抜粋:
========================

あけましておめでとうございます

あけましておめでとうございます。

2023年は「da.gasita」の再販に始まり、「eyes」出版で終わるという素晴らしい一年だった。個展も2月に新宿の北村写真機展で「da.da in monochrome」を、5月にギャラリー冬青で「da.gasita」の展示があり、グループ展にもいくつか参加。たくさんの方に来ていただき、本当にありがとうございました。

また、昨年の「2B channel」では100本以上の動画を投稿。年末も27日まで収録があり、編集が終わったのが30日。忙しいながらも、充実の年になった。と思いきや、、、

年末最後の収録後、メインで使っている10万円以上の大型LEDが突然点灯しなくなった。メーカーが中国のため、保証期間が終わっているので修理には多額の送料と時間がかかることが判明。年明けからの収録に備え、急遽LEDライトを追加購入。そして大晦日に届いた新しいライトやカメラの配置を再調整している最中、重いスタンドを何かに引っ掛けて転倒させてしまった。そして連鎖的にソニーFX 30も倒れ、マイクハンドルとレンズ、合わせて14万円が大破。本体は一応無事な感じだが、マウントがいかれている可能性あり。そうなると40万円コース。しかも、もう一台のFX 30も突如動作が不安定になり使用不可能に。年末の浮かれ気分を一気に吹っ飛ばすような事態に唖然茫然。思わずへたり込んでしまった。妻は「機材が身代わりになってくれたんだよ」と言うので、そういうこともあるよなと思うことにしたが、最後の最後にやっちまった。

さて、気を取り直しつつ迎えた2024年。5月に京都と名古屋で展示があり、何より僕の新作写真集も制作します。2017年の「demain」以来なので、なんと7年ぶり。今年も皆さまどうぞ宜しくお願いいたします。

========================

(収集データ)
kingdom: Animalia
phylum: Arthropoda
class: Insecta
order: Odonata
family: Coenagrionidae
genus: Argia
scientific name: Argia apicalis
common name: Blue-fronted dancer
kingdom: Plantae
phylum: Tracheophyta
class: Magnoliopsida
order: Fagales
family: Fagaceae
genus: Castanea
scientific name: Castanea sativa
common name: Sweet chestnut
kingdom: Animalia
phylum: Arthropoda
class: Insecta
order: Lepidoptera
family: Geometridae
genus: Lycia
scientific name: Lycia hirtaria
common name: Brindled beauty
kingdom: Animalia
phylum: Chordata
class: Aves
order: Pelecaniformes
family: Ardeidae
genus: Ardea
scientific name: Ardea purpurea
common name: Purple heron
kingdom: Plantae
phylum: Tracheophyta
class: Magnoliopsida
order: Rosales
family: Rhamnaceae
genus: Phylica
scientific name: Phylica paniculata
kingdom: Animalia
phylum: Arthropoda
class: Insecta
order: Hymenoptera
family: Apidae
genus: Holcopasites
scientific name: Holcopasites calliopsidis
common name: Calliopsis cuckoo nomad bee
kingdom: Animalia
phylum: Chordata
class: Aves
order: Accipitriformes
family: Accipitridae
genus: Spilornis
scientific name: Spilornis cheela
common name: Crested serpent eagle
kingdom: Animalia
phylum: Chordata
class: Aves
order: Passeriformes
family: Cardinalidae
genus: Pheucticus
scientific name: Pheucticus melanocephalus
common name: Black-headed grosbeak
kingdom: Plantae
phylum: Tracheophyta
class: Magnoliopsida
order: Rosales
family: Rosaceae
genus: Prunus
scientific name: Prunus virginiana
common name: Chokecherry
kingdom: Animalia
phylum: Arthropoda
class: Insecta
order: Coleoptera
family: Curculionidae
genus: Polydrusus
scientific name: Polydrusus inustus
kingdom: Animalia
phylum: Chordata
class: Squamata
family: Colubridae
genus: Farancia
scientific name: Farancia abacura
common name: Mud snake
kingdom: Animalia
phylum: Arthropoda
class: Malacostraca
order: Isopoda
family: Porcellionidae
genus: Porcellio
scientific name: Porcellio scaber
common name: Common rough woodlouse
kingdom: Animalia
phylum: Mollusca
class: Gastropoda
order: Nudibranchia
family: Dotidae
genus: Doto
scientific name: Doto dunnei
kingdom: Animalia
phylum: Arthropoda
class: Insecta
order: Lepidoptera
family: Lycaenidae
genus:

========================

設問:
• A. 抜粋で「」に入れて示されている写真集・展示・チャンネルの名称を、重複を除いてすべて挙げてください。
• B. 抜粋によれば、筆者が年末に急遽LEDライトを追加購入したのはなぜですか。1～3文で説明してください。
• C. 抜粋のうち、"また、昨年の「2B chan"から"うぞ宜しくお願いいたします。"までを、その語句も含めて一字一句そのまま書き写してください。

解答:
• A. 「da.gasita」、「eyes」、「da.da in monochrome」、「2B channel」、「demain」

• B. メインで使っていた大型LEDが突然点灯しなくなりました。メーカーが中国であり、保証期間も終わっていたため、修理には多額の送料と時間がかかることが判明しました。そこで、年明けからの収録に備えて追加購入しました。

• C.
また、昨年の「2B channel」では100本以上の動画を投稿。年末も27日まで収録があり、編集が終わったのが30日。忙しいながらも、充実の年になった。と思いきや、、、

年末最後の収録後、メインで使っている10万円以上の大型LEDが突然点灯しなくなった。メーカーが中国のため、保証期間が終わっているので修理には多額の送料と時間がかかることが判明。年明けからの収録に備え、急遽LEDライトを追加購入。そして大晦日に届いた新しいライトやカメラの配置を再調整している最中、重いスタンドを何かに引っ掛けて転倒させてしまった。そして連鎖的にソニーFX 30も倒れ、マイクハンドルとレンズ、合わせて14万円が大破。本体は一応無事な感じだが、マウントがいかれている可能性あり。そうなると40万円コース。しかも、もう一台のFX 30も突如動作が不安定になり使用不可能に。年末の浮かれ気分を一気に吹っ飛ばすような事態に唖然茫然。思わずへたり込んでしまった。妻は「機材が身代わりになってくれたんだよ」と言うので、そういうこともあるよなと思うことにしたが、最後の最後にやっちまった。

さて、気を取り直しつつ迎えた2024年。5月に京都と名古屋で展示があり、何より僕の新作写真集も制作します。2017年の「demain」以来なので、なんと7年ぶり。今年も皆さまどうぞ宜しくお願いいたします。